> _TASK DETAILS_
May I please have every record restated word for word, with the images left out?

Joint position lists
[Start of section]

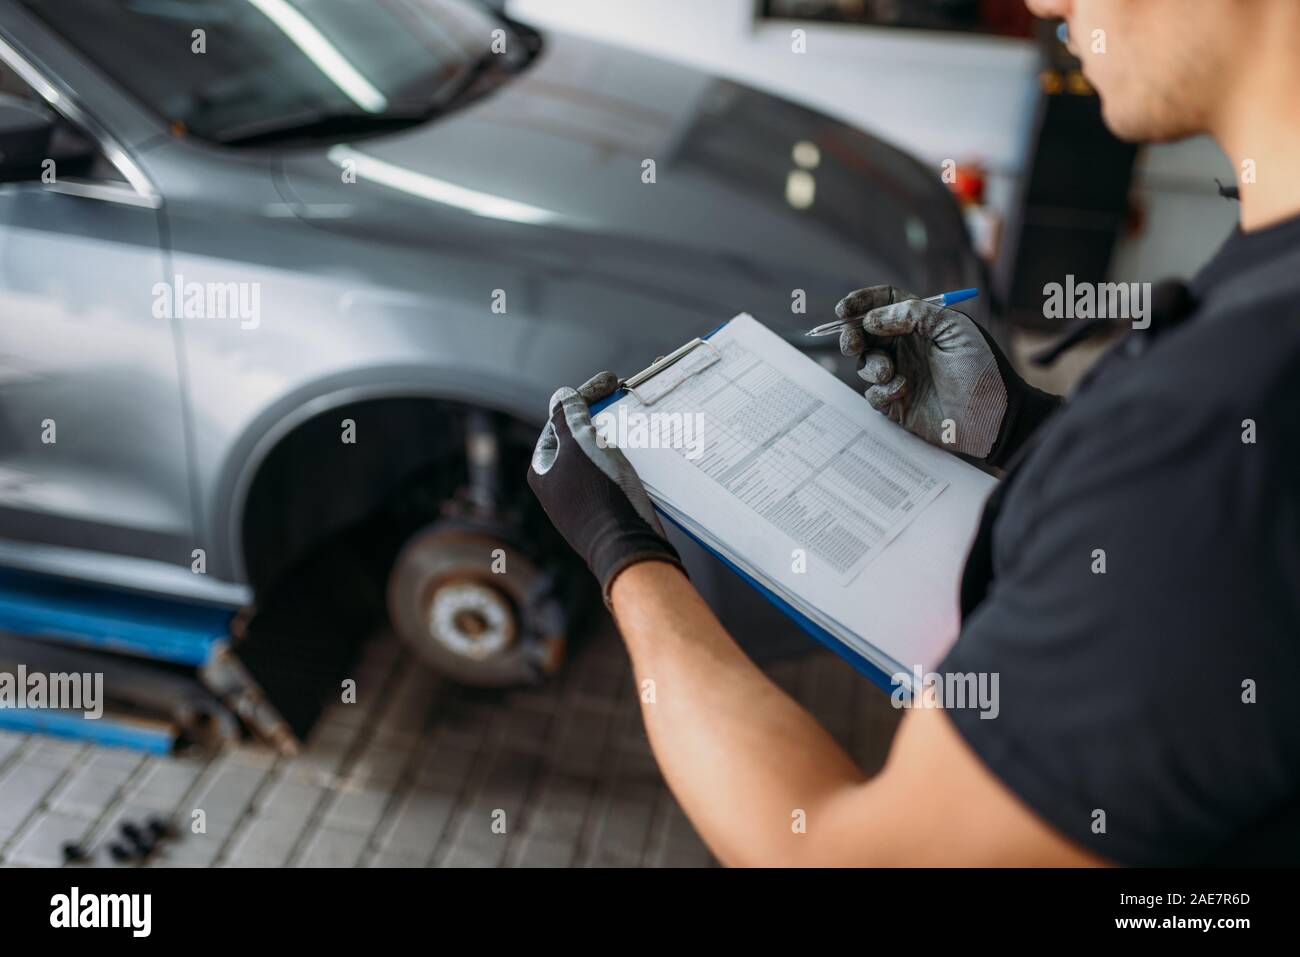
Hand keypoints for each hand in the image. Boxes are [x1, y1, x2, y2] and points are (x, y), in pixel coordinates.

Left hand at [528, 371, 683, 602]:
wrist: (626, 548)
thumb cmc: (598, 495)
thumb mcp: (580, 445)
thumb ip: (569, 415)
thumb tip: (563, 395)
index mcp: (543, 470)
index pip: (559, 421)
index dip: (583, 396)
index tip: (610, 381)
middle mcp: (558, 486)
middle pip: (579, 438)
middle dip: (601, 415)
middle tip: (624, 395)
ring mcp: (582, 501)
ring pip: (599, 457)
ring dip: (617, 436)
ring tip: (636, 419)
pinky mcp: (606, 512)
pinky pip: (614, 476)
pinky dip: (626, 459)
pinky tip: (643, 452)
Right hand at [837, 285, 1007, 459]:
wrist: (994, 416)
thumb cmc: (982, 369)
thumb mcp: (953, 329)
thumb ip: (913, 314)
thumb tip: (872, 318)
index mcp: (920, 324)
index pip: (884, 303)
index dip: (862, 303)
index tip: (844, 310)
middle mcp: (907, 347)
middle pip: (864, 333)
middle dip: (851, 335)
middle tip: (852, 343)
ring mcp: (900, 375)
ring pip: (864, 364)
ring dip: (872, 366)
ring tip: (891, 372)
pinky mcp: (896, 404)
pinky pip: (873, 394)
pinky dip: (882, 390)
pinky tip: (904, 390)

[End of section]

> _REPLY_
Hand keypoints for each hand in the image. Boxes are [x1, y1, x2, y2] and points are (x, y), in pixel coordinates.

Left hand at [528, 371, 683, 602]:
wrist: (626, 548)
thumb cmc: (598, 495)
thumb mcp: (580, 445)
thumb ip: (569, 415)
thumb tip: (563, 395)
index mcp: (543, 470)
index pip: (559, 421)
index dip: (583, 396)
index tip: (610, 381)
middle mcp: (558, 486)
middle pip: (579, 438)
middle dip: (601, 415)
middle tip: (624, 395)
ring mcp: (582, 501)
ring pip: (599, 457)
ring dip: (617, 436)
ring tip: (636, 419)
pinky mcp: (606, 512)
pinky pip: (614, 476)
pinky dip: (626, 459)
pinky tip: (643, 452)
Right hand at [837, 285, 1007, 459]:
wrist: (994, 416)
thumb cmc: (982, 369)
thumb mcp: (953, 329)
thumb ip: (913, 314)
thumb tip: (872, 318)
index mcp: (920, 324)
index pip: (884, 303)
index dip: (862, 303)
index tip: (844, 310)
middle mcp: (907, 347)
middle pip: (864, 333)
middle dip: (851, 335)
middle tip: (852, 343)
ring mcp: (900, 375)
ring pip: (864, 364)
ring dip: (872, 366)
ring tip: (891, 372)
pinky mcp: (896, 404)
pinky pip: (873, 394)
pinky dip: (882, 390)
pinky tip: (904, 390)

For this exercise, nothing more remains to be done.